Personal.Crime Coeff p-value: < 2.2e-16

Residual standard error: 15.46 on 349 degrees of freedom

Multiple R-squared: 0.2159

Adjusted R-squared: 0.2137

F-statistic: 96.11 on 1 and 349 DF

Relationship Between Property Crime vs. Average Temperature

I was curious to see if the same relationship held true for the number of property crimes committed (burglary, graffiti, etc) and the average temperature.
As you can see below, the relationnship is not as defined as the relationship between personal crime illustrated above.

Visualizing the Relationship Using D3

The graph below, constructed using the D3 library, shows the number of daily personal crimes committed and the coloring of the bar chart is based on the
average temperature of that day. It is also interactive if you hover over the bars. All temperatures are in degrees Fahrenheit. Note: Some data for personal daily crimes committed were missing from the database.

Magenta: Extremely Cold (Less than 32)

Blue: Cold (32-50)

Yellow: Moderate (50-60)

Orange: Warm (60-75)

Red: Extremely Warm (Greater than 75)

The temperature range was from 8.69 degrees (2/14) to 81.5 degrees (7/18) with an average annual temperature of 54.6 degrees.

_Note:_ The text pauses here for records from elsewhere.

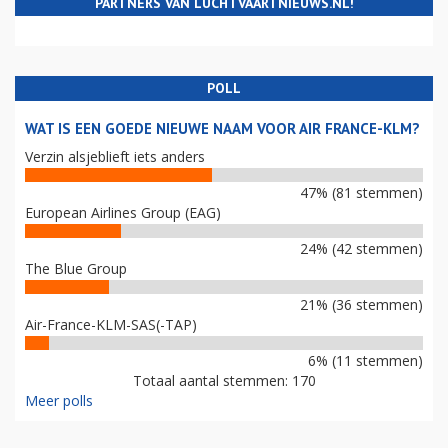
PARTNERS VAN LUCHTVAARTNIEUWS.NL!
POLL
WAT IS EEN GOEDE NIEUWE NAAM VOOR AIR FRANCE-KLM?
Verzin alsjeblieft iets anders
47% (81 stemmen)
European Airlines Group (EAG)
24% (42 stemmen)
The Blue Group
21% (36 stemmen)
Air-France-KLM-SAS(-TAP)
6% (11 stemmen)
Totaal aantal stemmen: 170
Meer polls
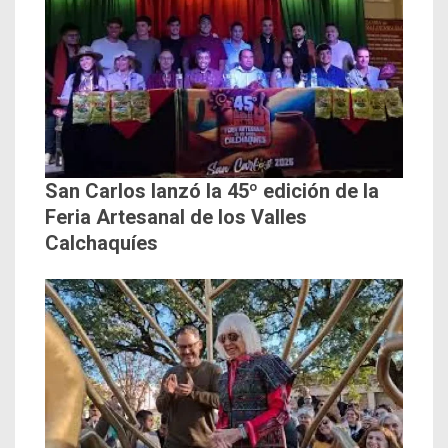
San Carlos lanzó la 45º edición de la
Feria Artesanal de los Valles
Calchaquíes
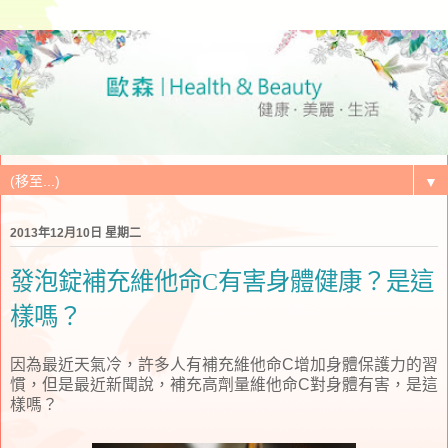
▼
2013年12月10日 星期二
發泡錠補充維他命C有害身體健康？是這
樣嗎？
因為最近天氣冷，許多人有補充維他命C增加身體保護力的習
慣，但是最近新聞說，補充高劑量維他命C對身體有害，是這
樣嗎？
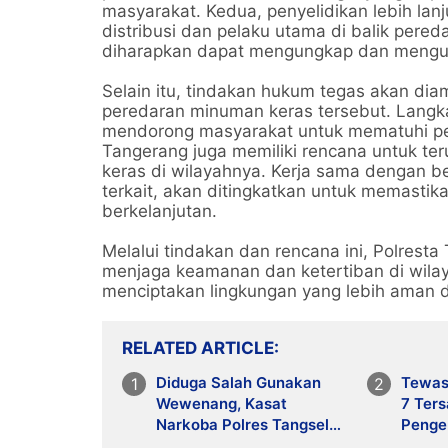
masyarakat. Kedua, penyelidikan lebih lanj
distribusi dan pelaku utama di balik pere
diharapkan dapat mengungkap dan mengura
Selain itu, tindakan hukum tegas akan diam
peredaran minuman keras tersebut. Langka
mendorong masyarakat untuk mematuhi per
Tangerang juga memiliki rencana untuk 
keras di wilayahnya. Kerja sama dengan b
terkait, akan ditingkatkan untuk memasti
berkelanjutan.
Melalui tindakan dan rencana ini, Polres
menjaga keamanan dan ketertiban di wilay
menciptakan lingkungan yang lebih aman d
RELATED ARTICLE
Diduga Salah Gunakan
Tewask
Wewenang, Kasat
7 Ter
Narkoba Polres Tangsel
Penge
dan 6 Anggota Ditangkap
Penja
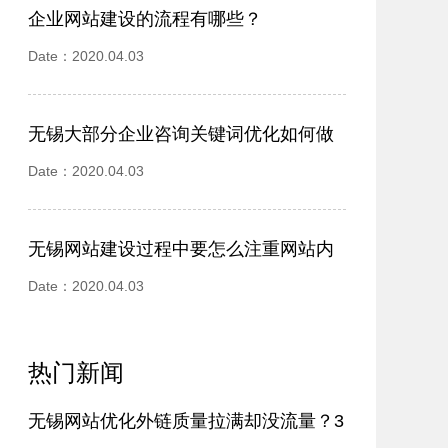
企业网站建设的流程有哪些？
Date：2020.04.03
无锡大部分企业咨询关键词优化如何做
更有优势？
Date：2020.04.03
无锡网站建设过程中要怎么注重网站内
容的建设
Date：2020.04.03
热门新闻
无锡网站优化外链质量拉满却没流量？3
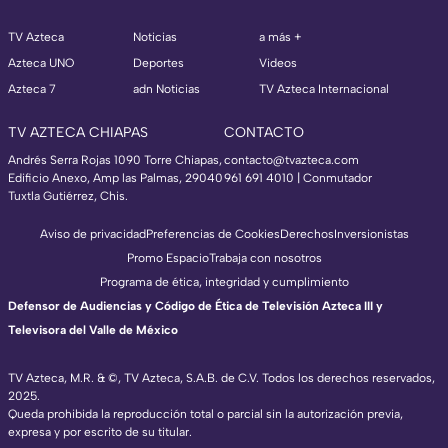
TV Azteca
Noticias
a más +
Azteca UNO
Deportes
Videos
Azteca 7
adn Noticias
TV Azteca Internacional
TV AZTECA CHIAPAS
CONTACTO
Andrés Serra Rojas 1090 Torre Chiapas,
contacto@tvazteca.com
Edificio Anexo, Amp las Palmas, 29040
961 691 4010 | Conmutador
Tuxtla Gutiérrez, Chis.
Aviso de privacidad
Preferencias de Cookies
Derechos
Inversionistas
Promo Espacio
Trabaja con nosotros
Programa de ética, integridad y cumplimiento
Defensor de Audiencias y Código de Ética de Televisión Azteca III y
Televisora del Valle de México
TV Azteca, M.R. & ©, TV Azteca, S.A.B. de C.V. Todos los derechos reservados,
2025.
Queda prohibida la reproducción total o parcial sin la autorización previa,
expresa y por escrito de su titular.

Additional Analysis of Regression Outputs

This scatterplot plots the points of average daily temperature and number of personal crimes and includes the line of best fit with a 95% confidence band around the line. As you can see,
there is a positive relationship between the two variables (which we previously showed in regression above).

Outliers

I included this graph because it provides additional narrative to the study of crimes. One can see that the residuals vs. leverage graph, which allows
a researcher to identify outliers that may be influencing their model, is quite compact in this example (indicating that most points follow the same relationship
between temperature and number of crimes committed). However, there is one point (labeled as "291") that is an extreme
outlier on the righthand side of this graph. In this case, it's because on this day it was particularly warm (50 degrees) but crimes were extremely low. Why might that be? The day was Christmas, an important
reminder that crime can be influenced by a lot of factors, both natural occurrences like temperature or even holidays.